[Opening Task data section]

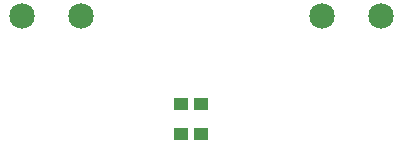
<source format=gtp>
G04 MADE WITH FRITZING*
G04 WWW.FRITZING.ORG*
G04 DOUBLE SIDED*
G04 HOLES PLATED*
G04 CONTOUR ON CENTER OF CONTOUR VECTOR*
%ASAXBY*%
%FSLAX23Y23*%
%MOIN*%
%OFA0B0*%
%SFA1.0B1.0*%
%ADD10C,0.085000*%
%ADD11R,0.047244X0.043307*%
%LNPASTEMASK1*%
G90*
G70*
G54D10*
X1473Y596D03*
X1276Y596D03*
X1473Y596D03*
X1276Y596D03*
X473Y596D03*
X276Y596D03*
X473Y596D03*
X276Y596D03*
G54D11*
X806Y203D03*
X873Y203D03*
X806Y303D03*
X873Y303D03*
G04 End of PasteMask1*
M02*
</source>
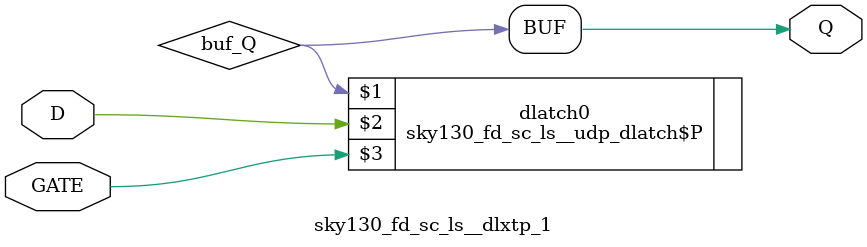
<source format=v>
/*
 * Copyright 2020 The SkyWater PDK Authors
 *
 * Licensed under the Apache License, Version 2.0 (the "License");
 * you may not use this file except in compliance with the License.
 * You may obtain a copy of the License at
 *
 *     https://www.apache.org/licenses/LICENSE-2.0
 *
 * Unless required by applicable law or agreed to in writing, software
 * distributed under the License is distributed on an "AS IS" BASIS,
 * WITHOUT WARRANTIES OR CONDITIONS OF ANY KIND, either express or implied.
 * See the License for the specific language governing permissions and
 * limitations under the License.
 *
 * SPDX-License-Identifier: Apache-2.0
*/


`ifndef SKY130_FD_SC_LS__DLXTP_1_FUNCTIONAL_V
`define SKY130_FD_SC_LS__DLXTP_1_FUNCTIONAL_V

/**
 * dlxtp: Delay latch, non-inverted enable, single output.
 *
 * Verilog simulation functional model.
 */

`timescale 1ns / 1ps
`default_nettype none

// Import user defined primitives.
`include "../../models/udp_dlatch_p/sky130_fd_sc_ls__udp_dlatch_p.v"

`celldefine
module sky130_fd_sc_ls__dlxtp_1 (
    Q   ,
    D   ,
    GATE
);

    // Module ports
    output Q   ;
    input  D   ;
    input  GATE;

    // Local signals
    wire buf_Q;

    //                            Name     Output  Other arguments
    sky130_fd_sc_ls__udp_dlatch$P dlatch0 (buf_Q , D, GATE        );
    buf                           buf0    (Q     , buf_Q          );

endmodule
`endcelldefine

`default_nettype wire
`endif  // SKY130_FD_SC_LS__DLXTP_1_FUNCTIONAL_V

</source>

[Closing Task data section]

● **Directions for this task**: Would it be possible to give the material above again exactly, with the pictures left out?

● **Your response**:
<source format=gtp>
G04 MADE WITH FRITZING*
G04 WWW.FRITZING.ORG*
G04 DOUBLE SIDED*
G04 HOLES PLATED*
G04 CONTOUR ON CENTER OF CONTOUR VECTOR*
%ASAXBY*%
%FSLAX23Y23*%
%MOIN*%
%OFA0B0*%
%SFA1.0B1.0*%
%ADD10C,0.085000*%
%ADD11R,0.047244X0.043307*%
%LNPASTEMASK1*%
G90*
G70*
G54D10*
X1473Y596D03*
X1276Y596D03*
X1473Y596D03*
X1276Y596D03*
X473Y596D03*
X276Y596D03*
X473Y596D03*
X276Y596D03*
G54D11*
X806Y203D03*
X873Y203D03*
X806Y303D03*
X873Y303D03*
G04 End of PasteMask1*
M02*
</source>
<source format=v>
/*
 * Copyright 2020 The SkyWater PDK Authors
 *
 * Licensed under the Apache License, Version 2.0 (the "License");
 * you may not use this file except in compliance with the License.
 * You may obtain a copy of the License at
 *
 *     https://www.apache.org/licenses/LICENSE-2.0
 *
 * Unless required by applicable law or agreed to in writing, software
 * distributed under the License is distributed on an "AS IS" BASIS,
 * WITHOUT WARRANTIES OR CONDITIONS OF ANY KIND, either express or implied.
 * See the License for the specific language governing permissions and
 * limitations under the License.
 *
 * SPDX-License-Identifier: Apache-2.0
*/


`ifndef SKY130_FD_SC_LS__DLXTP_1_FUNCTIONAL_V
`define SKY130_FD_SC_LS__DLXTP_1_FUNCTIONAL_V

/**
 * dlxtp: Delay latch, non-inverted enable, single output.
 *
 * Verilog simulation functional model.
 */

`timescale 1ns / 1ps
`default_nettype none

// Import user defined primitives.
`include "../../models/udp_dlatch_p/sky130_fd_sc_ls__udp_dlatch_p.v"

`celldefine
module sky130_fd_sc_ls__dlxtp_1 (
    Q   ,
    D   ,
    GATE
);

    // Module ports
    output Q   ;
    input  D   ;
    input  GATE;

    // Local signals
    wire buf_Q;

    //                            Name     Output  Other arguments
    sky130_fd_sc_ls__udp_dlatch$P dlatch0 (buf_Q , D, GATE        );
    buf                           buf0    (Q     , buf_Q          );

endmodule
`endcelldefine

`default_nettype wire
`endif  // SKY130_FD_SC_LS__DLXTP_1_FUNCTIONAL_V

</source>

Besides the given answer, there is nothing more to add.